- Book Name: Enabling Things to Talk Designing IoT solutions with the IoT Architectural Reference Model
- Pages: 352
- Size: 5 MB
Enabling Things to Talk | IoT Architectural Reference Model PDF
Contents of Enabling Things to Talk | IoT Architectural Reference Model PDF
- Introduction to the Internet of Things
- The Need for a Common Ground for the IoT: The History and Reasoning Behind the IoT-A Project
- The IoT Architectural Reference Model as Enabler
- IoT in Practice: Examples: IoT in Logistics and Health
- Guidance to the ARM: Overview
- A Process for Generating Concrete Architectures
- IoT Reference Model
- IoT Reference Architecture
- The IoT ARM Reference Manual
- Toward a Concrete Architecture
- ARM Testimonials
- Summary and Outlook
Preface of Enabling Things to Talk | IoT Architectural Reference Model PDF
The book that you are holding now in your hands is the result of a European success story and we want to share with you our feeling of being proud of it. Since 2007, the concept “Internet of Things” has clearly been driven by research and policy initiatives in Europe. The Internet of Things (IoT) is an emerging network superstructure that connects physical resources and people together with software.
It will enable an ecosystem of smart applications and services that will improve and simplify the life of the citizen and will contribute to sustainable growth, provided it combines and guarantees trust and security for people and businesses. At the same time, the IoT will bring hyperconnectivity to our society, using augmented and rich interfaces and characterised by higher semi-autonomous system behaviour than today.
Following a workshop in February 2008, co-organised with the European Technology Platform on Smart Systems (EPoSS),1 a corresponding research call was developed where in particular Internet of Things architectural questions were pivotal. IoT-A has been the project in the past years in giving an answer by elaborating the Architectural Reference Model (ARM). Whereas in the first run the IoT referred to the advent of barcodes and Radio Frequency Identification (RFID), helping to automate inventory, tracking and basic identification, the second, current wave of IoT is characterised by a strong verve for connecting sensors, objects, devices, data and applications.

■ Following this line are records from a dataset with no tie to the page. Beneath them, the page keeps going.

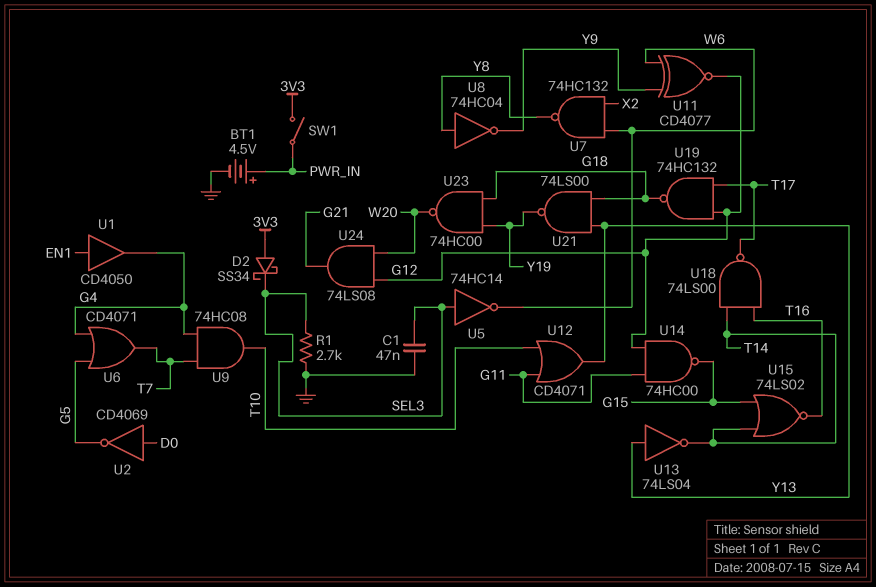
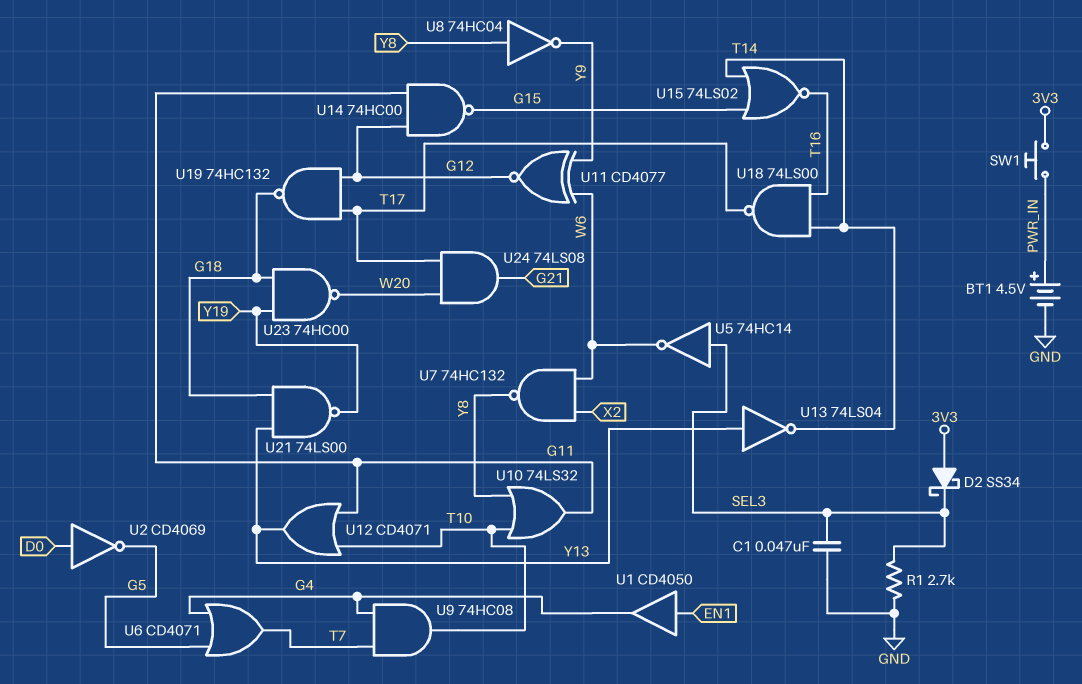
SW1: switch (3V3, PWR_IN) -> button (3V3, PWR_IN)
U10: none -> OR 74LS32 (in T10, in Y8, out G11)
U24: AND 74LS08 (in G12, in W20, out G21) -> AND 74LS08 (in T17, in W20, out G21)

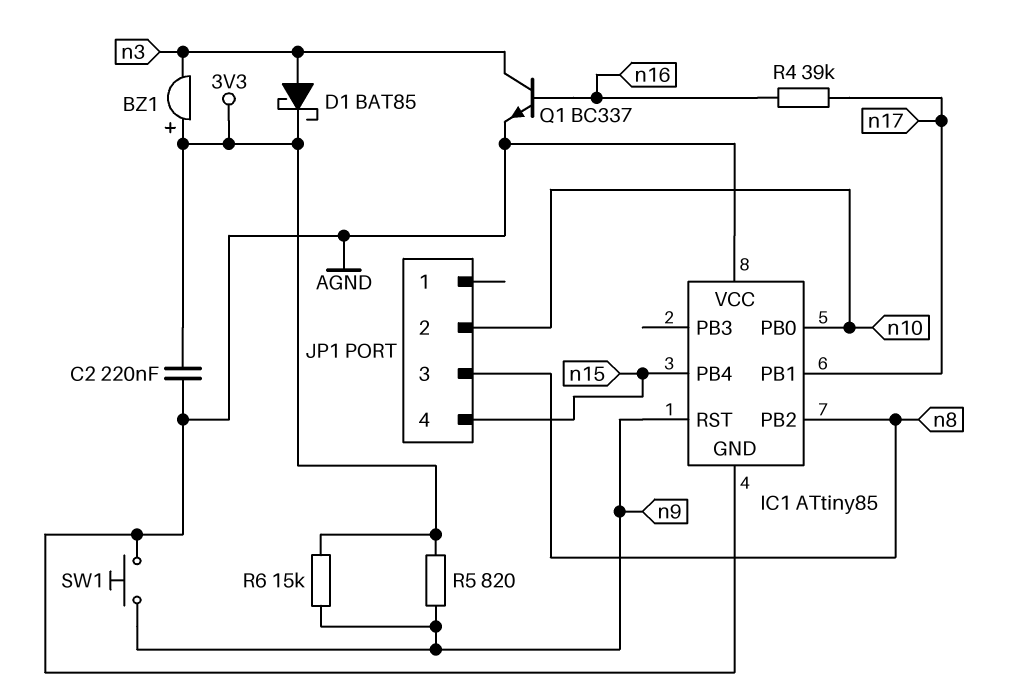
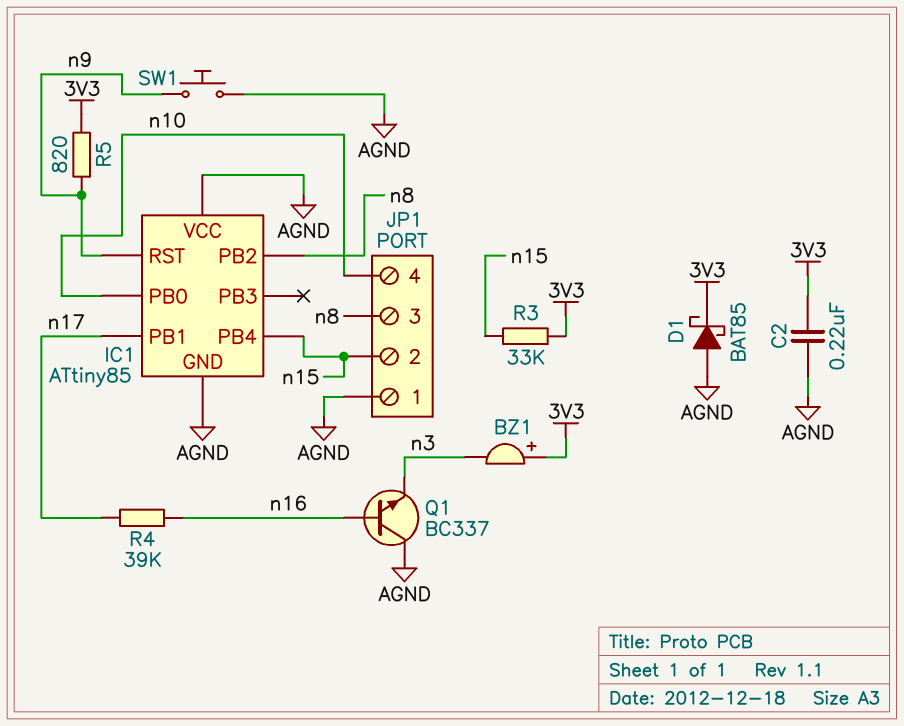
D1: schottky BAT85 (A n3, K 3V3) -> schottky BAT85 (A AGND, K 3V3)
JP1 pin 1: none -> AGND
JP1 pin 2: n10 -> n15
JP1 pin 4: n15 -> n10
Q1: NPN BC337 (B n16, C n3, E AGND) -> NPN BC337 (B n16, C AGND, E n3)
R3: none -> 33k (3V3, n15)
R6: 15k (3V3, n9) -> none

The next wave could be called a “cognitive IoT”, facilitating object and data re-use across application domains, leveraging on hyper-connectivity, interoperability solutions and semantic enriched information distribution. We consider it being very important for Europe to be able to leverage each wave and to turn the research results into relevant innovation and products.
The Architectural Reference Model provided aims to connect vertically closed systems, architectures and application areas for creating open systems and integrated environments and platforms. It constitutes the platform from which Europe can capitalise on the benefits of developing consumer-oriented platforms that closely involve the telecom, hardware, software and service industries.
Innovative Internet ecosystems going beyond the smart phone must be created, and new multiple application sectors including potential new players and service providers need to collaborate in order to take advantage together of the technological progress. By just accomplishing the goals of the Architectural Reference Model, a success would be achieved that would far overshadow everything previously created for the individual application areas.
And it really can no longer be doubted that this would be achievable in the near future with a determined improvement of available engineering capabilities and with motivated pan-European, multidisciplinary teams ready to put thorough and serious scientific and technological effort to tackle the practical treatment of the IoT challenges, although we must not underestimate the extent of the difficulties that still have to be overcome.
This will be the goal of the Internet of Things Objective in Horizon 2020 to build upon success stories like the Architecture Reference Model in order to rise up to today’s and tomorrow’s societal challenges. European Commission Vice-President Neelie Kroes is committed to embody and promote a strong leadership presence in IoT technologies and applications in Europe, given the great opportunities they offer to both EU businesses and citizens in areas of general interest like the prediction, monitoring and alerting of natural hazards, the automation of processes in healthcare, utilisation of home metering solutions to assist in independent living, and support of the disabled persons.
The Commission will continue to support research and innovation in this domain in the context of “Horizon 2020”, the forthcoming EU research and innovation framework programme starting in 2014.2 If you start entering complex subjects you need both a framework and an explanation on how to advance and gain rapidly benefits. This “cookbook” provides you with all what you need for starting your IoT endeavour or refocus your current IoT activities.
You will find the IoT Architectural Reference Model and compelling use cases – it is now in your hand to use this book and to expand the knowledge of the worldwide IoT community. We enthusiastically invite you to read this book and opt-in to the Internet of Things! With your engagement, motivation and interactions, the future of the Internet of Things in Europe will be bright and successful.
Enabling things to talk pdf, iot architectural reference model pdf.